Une monnaie faible reste-t-elle un élément de relance potentiel, notamment parce que cela soutient les exportations?
C’est bon d’avoir une monnaie faible pour les exportations, mais le problème, c’est que la crise énergétique induit que ce que l’on importe est plus cher. En d’autres termes, on n’a pas la plus-value que cela pourrait apporter.
Même chose pour l’euro?
Oui, nous sommes en réalité dans le scénario des années 1970, finalement, quand la baisse des monnaies a créé de l’inflation importée parce que le prix de toutes les matières premières augmente et, comme leur prix est exprimé en dollars, cela augmente encore plus. Dans les années 1980, des accords avaient été nécessaires pour resserrer la parité des monnaies.

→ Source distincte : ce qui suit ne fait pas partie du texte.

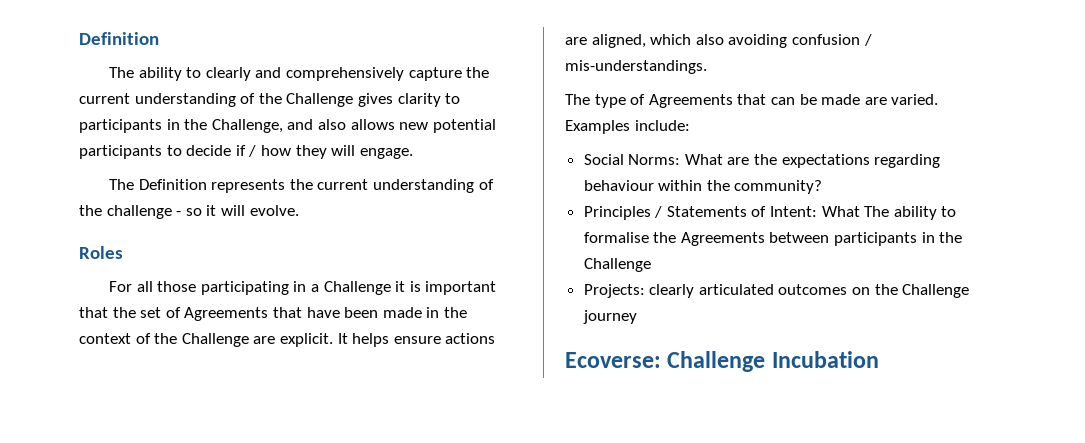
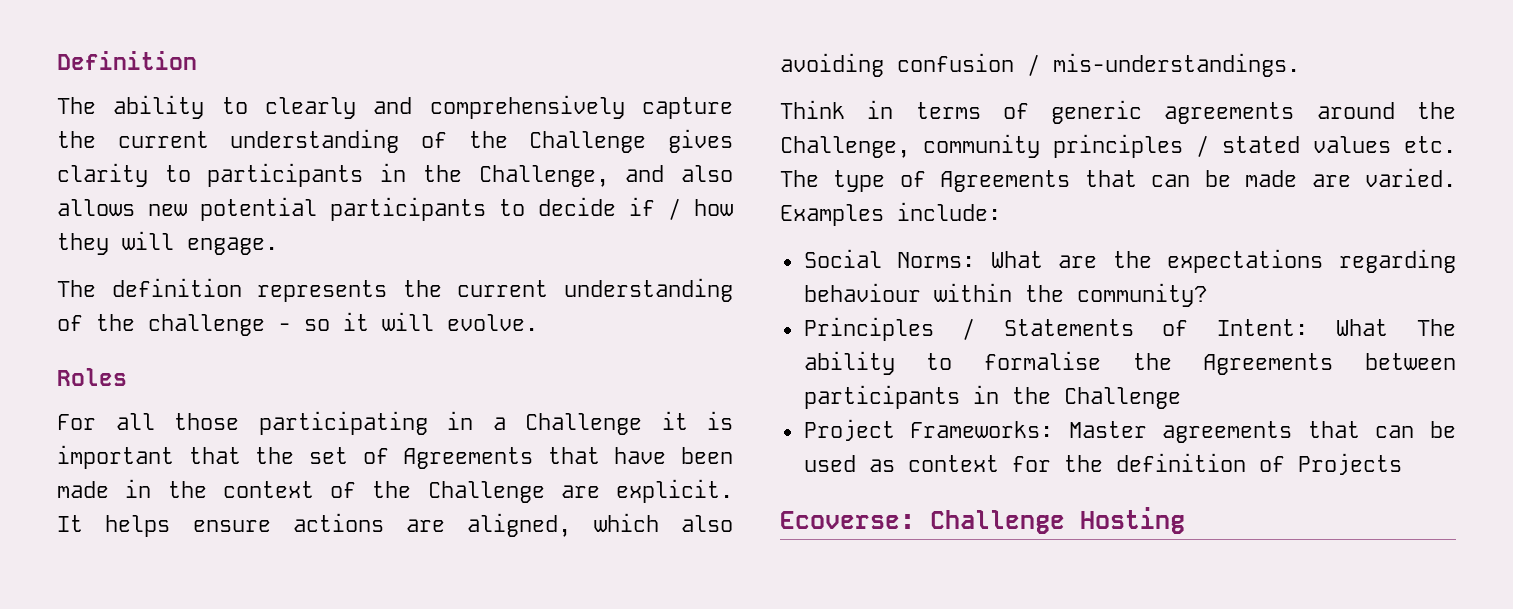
[138,179,207,190] Definition -> [111,278,242,297] definition
(707, 67) none -> [780,100,1456,124] [780,134,1456,158] Think in terms of generic agreements around the Challenge, community principles / stated values etc.
[583,284,970,298] [582,310,637,324] Projects: clearly articulated outcomes on the Challenge journey -> [803,419,1457,443] [803,453,1402,475] Project Frameworks: Master agreements that can be used as context for the definition of Projects
[771,351,879,368] Incubation -> [1080,507,1185,534] Hosting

Maintenant, l’euro a quand même perdu environ 18% de sa valeur. Notre monnaie est rongée par de l’inflation et, surtout, on se rend compte, dans le même temps, que la Banque centrale européenne est incapable de la combattre alors que c’était cela sa doxa. Pendant vingt-trois ans, elle n’avait pas eu à le faire parce que nous étions en désinflation. Aujourd’hui, alors qu’il s’agit de son premier stress test grandeur nature, on se rend compte que la Banque centrale ne peut pas lutter contre une inflation importée en jouant sur les taux d’intérêt.
Cela crée un désintérêt pour l’euro, qui se trouve en outre proche d’une zone de guerre.
Nous payons l’impact de la guerre en Ukraine, une hausse de l’énergie plus forte qu’ailleurs, mais pêche-t-on aussi par un manque de gouvernance économique pour la zone euro?
Clairement, cela reste tout à fait vrai. L’hétérogénéité de la zone euro avait été gommée par la période Covid et l’intervention de la Banque centrale. Aujourd’hui, les disparités nationales réapparaissent, sans oublier les dissensions politiques qui peuvent resurgir comme viennent de le démontrer les élections en Italie.
Finalement, je pense qu’il y aura toujours une crise de la zone euro suseptible d’éclater, tapie derrière la monnaie unique.
Tant qu’il n’y aura pas une homogénéité plus grande?
Voilà, mais cela n’arrivera jamais parce que les pays sont des démocraties différentes. De même, il n’y aura jamais de fédéralisation complète. Donc, il y aura toujours une crise de l’euro qui va couver. Toujours!
Sauf si on titre les leçons de ces faiblesses, mais ce n’est pas ce qui se profile politiquement…
Non, vraiment pas. D’ailleurs, si on avait vraiment voulu les tirer, on l’aurait fait en 2008 ou en 2010. Mais on croit toujours que cela ira mieux par la force des choses. Cela ne veut pas dire que la monnaie va disparaître, mais il y aura toujours une tension potentielle. Et la faiblesse d’une monnaie n’est jamais bon signe, cela montre des faiblesses, un malaise.
Cela veut dire que le dollar est tout-puissant? Il n’y a pas d’alternative?
Le dollar est une valeur refuge… le temps que cela reste tolérable pour les Américains. Ils veulent casser l’inflation qui est, chez eux, essentiellement domestique. Mais les Américains n’aiment pas non plus une devise trop forte parce que cela pénalise leurs exportations. On pourrait très bien devoir faire un accord international, un jour, pour savoir quelles sont les marges possibles.